Tax Cuts and Jobs Act Impact: Working with the South Carolina Public Service Commission, Duke Energy, Dominion Energy, Palmetto Utilities Inc. and South Carolina Gas and Electric passed along tax savings to their customers.

South Carolina Gas and Electric: As noted in this August 31, 2018 South Carolina Public Service Commission document

In recognition of the Tax Cuts and Jobs Act of 2017 (“Tax Reform”), SCE&G shall provide customers a retail electric service bill credit equal to 4.42% of their billed rate schedule charges, excluding past due amounts, interest, penalties, non-standard service charges, franchise fees, and sales taxes. This bill credit shall be fixed at this amount for bills rendered after the effective date of this rider and before January 1, 2021 or until such earlier date as the Public Service Commission of South Carolina replaces it with a different calculation for applying the impact of the Tax Reform.

Palmetto Utilities Inc.: As noted in this July 13, 2020 The Post and Courier excerpt:

The rate hike would be lower in the first year because the utility agreed — as a stipulation of the settlement — to pass along to customers its savings from the 2017 Tax Cuts and Jobs Act.

The utility would agree not to seek another rate hike until 2023.

Duke Energy: As noted in this June 3, 2019 Duke Energy press release:

The changes in customer rates come after a lengthy and very public process evaluating a request that is at the heart of the company’s ability to build a smarter energy infrastructure for South Carolina. The new rates also reflect the company’s efforts to deliver electricity that is cleaner than ever, and ensure the best customer service possible.
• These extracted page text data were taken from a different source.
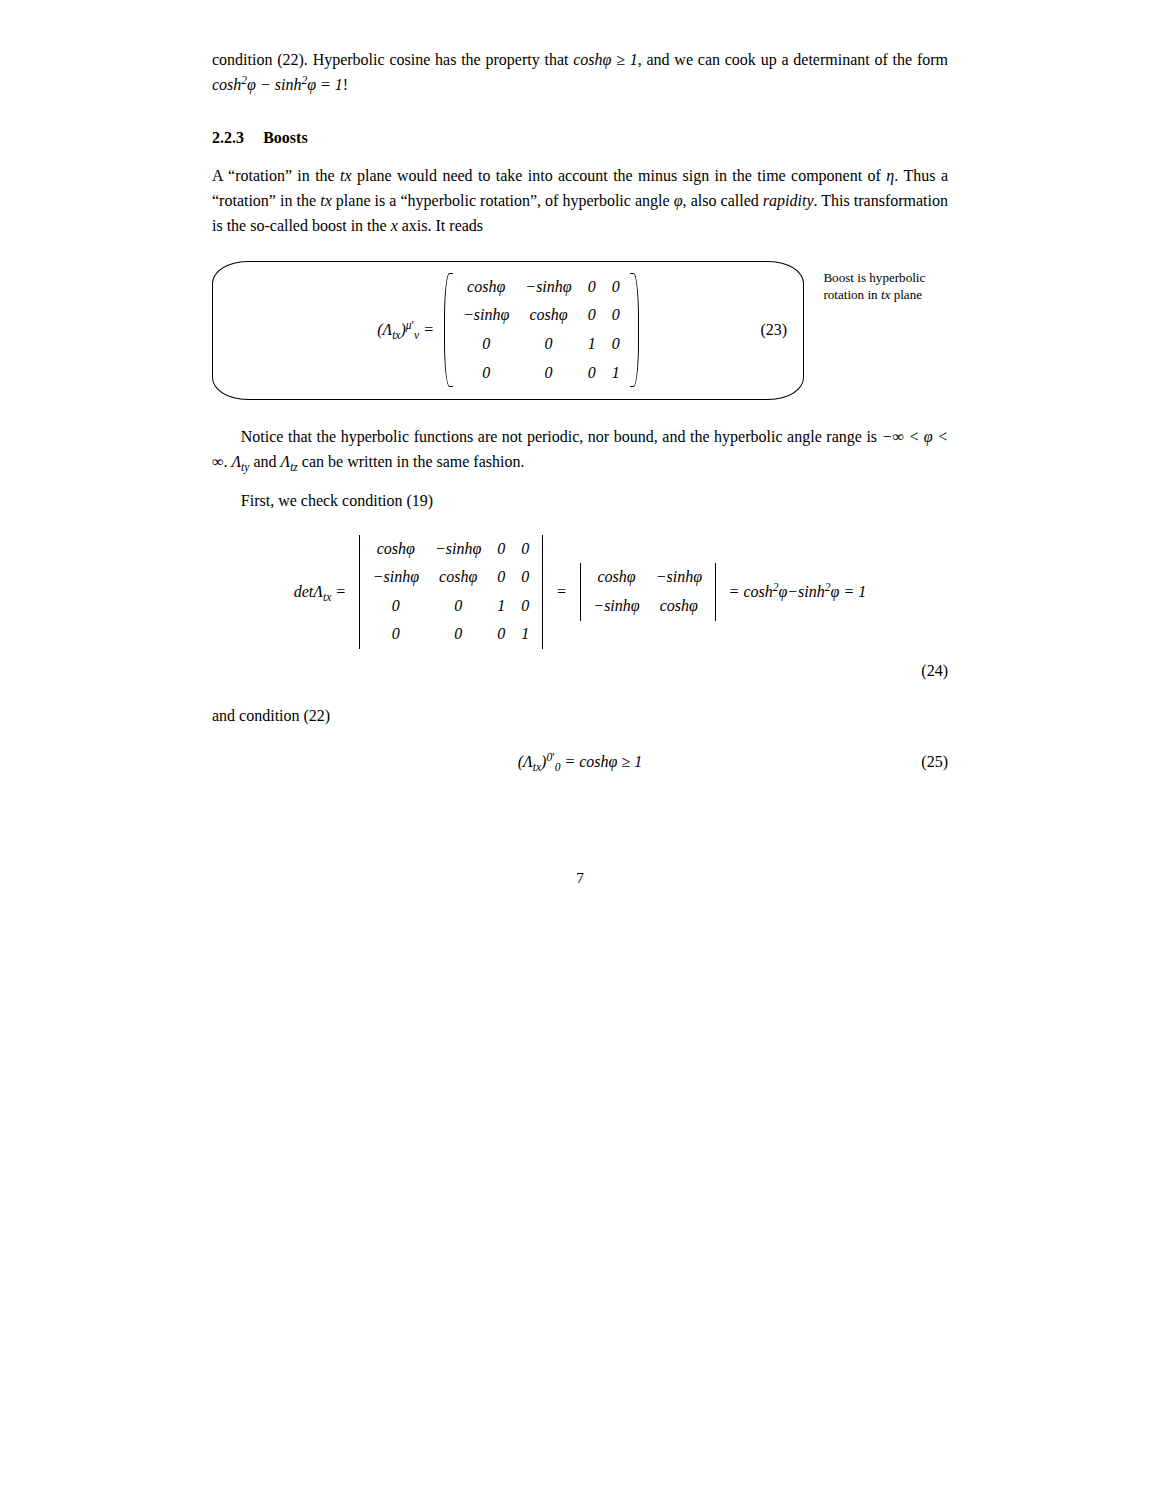condition (22). Hyperbolic cosine has the property that coshφ ≥ 1, and we can cook up a determinant of the form cosh2φ − sinh2φ = 1!
2.2.3 Boosts
A “rotation” in the tx plane would need to take into account the minus sign in the time component of η. Thus a “rotation” in the tx plane is a “hyperbolic rotation”, of hyperbolic angle φ, also called rapidity. This transformation is the so-called boost in the x axis. It reads
(Λtx)μ′ν =
| coshφ | −sinhφ | 0 | 0 |
| −sinhφ | coshφ | 0 | 0 |
| 0 | 0 | 1 | 0 |
| 0 | 0 | 0 | 1 |
(23)
Boost is hyperbolic rotation in tx plane
Notice that the hyperbolic functions are not periodic, nor bound, and the hyperbolic angle range is −∞ < φ < ∞. Λty and Λtz can be written in the same fashion.
First, we check condition (19)
detΛtx =
| coshφ | −sinhφ | 0 | 0 |
| −sinhφ | coshφ | 0 | 0 |
| 0 | 0 | 1 | 0 |
| 0 | 0 | 0 | 1 |
=
| coshφ | −sinhφ |
| −sinhφ | coshφ |
= cosh2φ−sinh2φ = 1
(24)
and condition (22)
(Λtx)0′0 = coshφ ≥ 1 (25)
7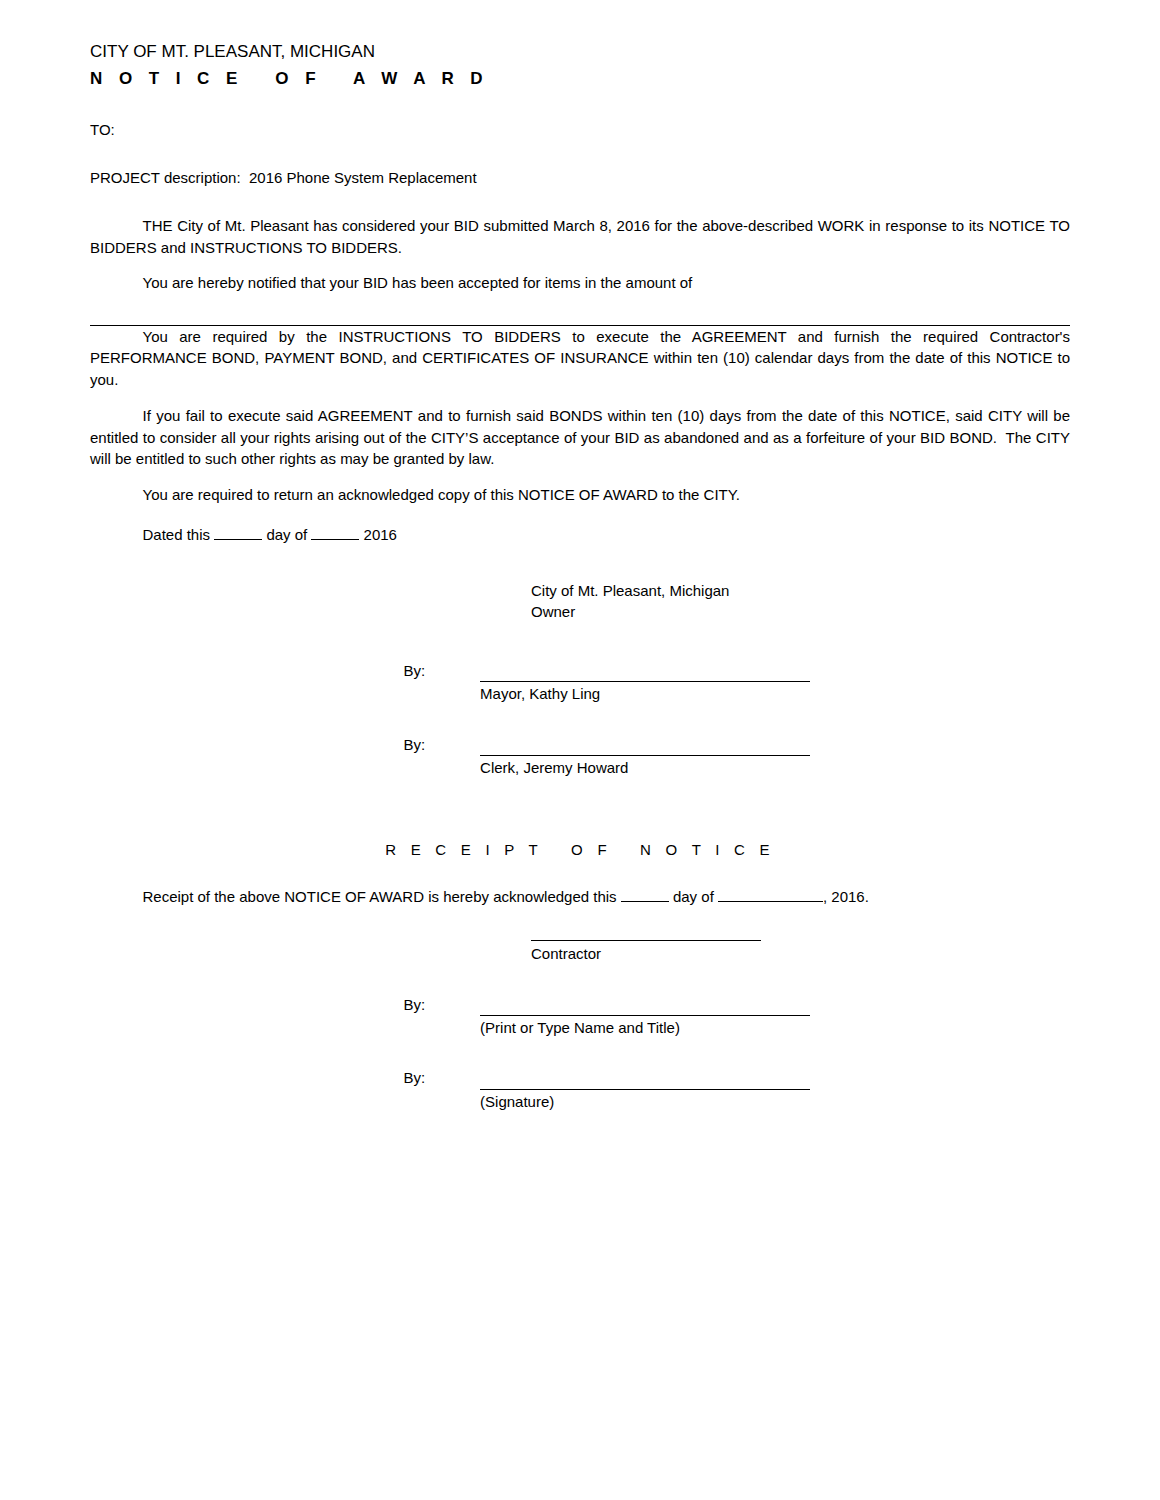CITY OF MT. PLEASANT, MICHIGAN
N O T I C E O F A W A R D
TO:
PROJECT description: 2016 Phone System Replacement
THE City of Mt. Pleasant has considered your BID submitted March 8, 2016 for the above-described WORK in response to its NOTICE TO BIDDERS and INSTRUCTIONS TO BIDDERS.
You are hereby notified that your BID has been accepted for items in the amount of
You are required by the INSTRUCTIONS TO BIDDERS to execute the AGREEMENT and furnish the required Contractor's PERFORMANCE BOND, PAYMENT BOND, and CERTIFICATES OF INSURANCE within ten (10) calendar days from the date of this NOTICE to you.
If you fail to execute said AGREEMENT and to furnish said BONDS within ten (10) days from the date of this NOTICE, said CITY will be entitled to consider all your rights arising out of the CITY’S acceptance of your BID as abandoned and as a forfeiture of your BID BOND. The CITY will be entitled to such other rights as may be granted by law.
You are required to return an acknowledged copy of this NOTICE OF AWARD to the CITY.
Dated this day of 2016
City of Mt. Pleasant, Michigan
Owner
| By: | |
| | Mayor, Kathy Ling |
| By: | |
| | Clerk, Jeremy Howard |
R E C E I P T O F N O T I C E
Receipt of the above NOTICE OF AWARD is hereby acknowledged this day of , 2016.
Contractor
| By: | |
| | (Print or Type Name and Title) |
| By: | |
| | (Signature) |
The new rates will also reflect savings from recent tax reform.

Dominion Energy: As noted in this June 14, 2019 Dominion Energy letter:

Additionally, pursuant to PSC Order No. 2018-308 issued in Docket No. 2017-381-A related to The Tax Cuts and Jobs Act ("Tax Act"), the PSC requires utilities to track and defer as a regulatory liability the effects resulting from the Tax Act. The Total as Adjusted ROE of 7.05% includes the estimated impact of the Tax Act on SCE&G's base retail electric business for the twelve-months ended March 31, 2019.

Certain accumulated deferred income taxes contained within net regulatory liabilities represent excess deferred income taxes arising from the re-measurement of deferred income taxes upon the enactment of the Tax Act. These amounts will be amortized to the benefit of customers as prescribed in PSC Order No. 2018-804.

Conversely, if Biden and Democrats raise the corporate tax rate, they will add to the burden faced by working families. And any small businesses operate on tight margins and can't afford higher heating, cooling, gas, and refrigeration costs.

President Biden should withdraw his tax increases.